CAA: Christian Anime Alliance

A 65-kg petty thief wants to escape from a third-story jail window. Unfortunately, a makeshift rope made of sheets tied together can support a mass of only 57 kg. How might the thief use this "rope" to escape? Give a quantitative answer.

Okay, I'm COMPLETELY lost on this one. I have the following theories:

1. Eat less and work out until he loses 8 kg.
2. Use the rope to strangle the guards.
3. Trade the rope to a lighter thief for a stronger one that he can use.

Unfortunately, none of these have a quantitative answer. I'm THINKING this has something to do with force, since that's the chapter this problem is in, but I'm lost on how to go about this. Any help?

It's a bit of a vague question, because it doesn't tell you how much material you have to work with, or what some of the necessary dimesions are. However, if the thief had two equivalent ropes, he could anchor them to two separate points on the wall/window or whatever.
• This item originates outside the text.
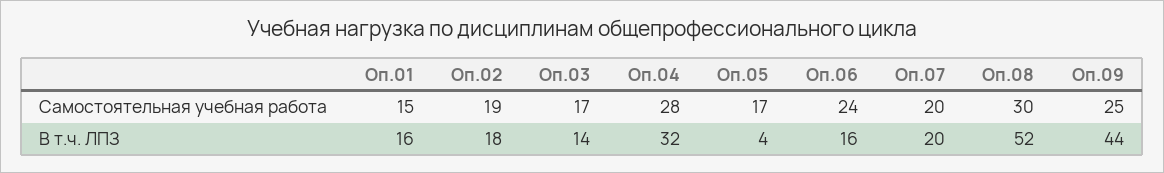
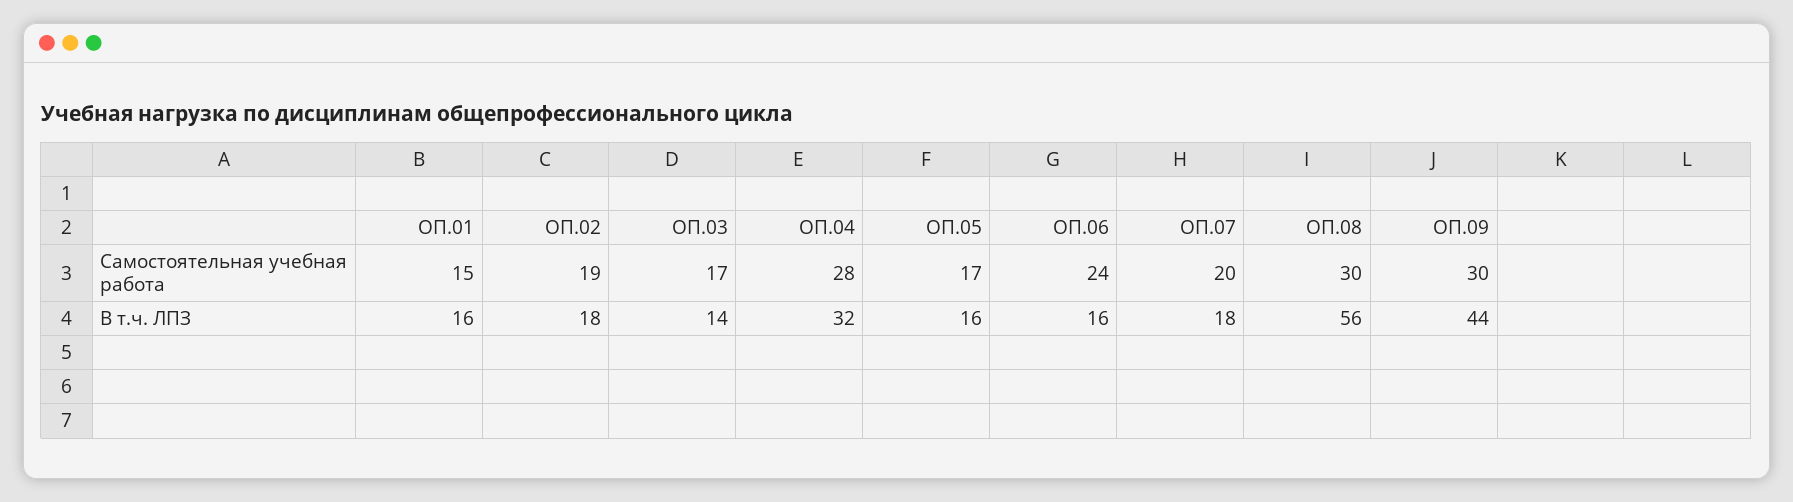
Оп.09, Самостоятельная учебная работа: 25 -> 30
Оп.05, В т.ч. ЛПЗ: 4 -> 16
Оп.07, В т.ч. ЛПЗ: 20 -> 18
Оп.08, В т.ч. ЛПЗ: 52 -> 56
Given a 65 kg weight, you will need to find the necessary angle between the ropes so that no one rope supports more than 57 kg (you should really be working in Newtons here not kg!). In other words imagine a 'V' shape, where the two ends are anchored and the thief is at the bottom of the 'V'.

Slide down the rope, but don't stop. The thief can supply 57 kg x 9.8 m/ss or about 559 N of "braking" force to counteract his weight of 65 x 9.8 = 637 N. The result is a net 78 N of force or 1.2 m/ss on his 65 kg body. I suspect that his velocity when he hits the groung will be acceptable.

Or, teleport the whole prison to the moon, where he weighs less, but the rope has the same breaking strength. Or, double up the rope (use two lengths, but that is a lot of sheets).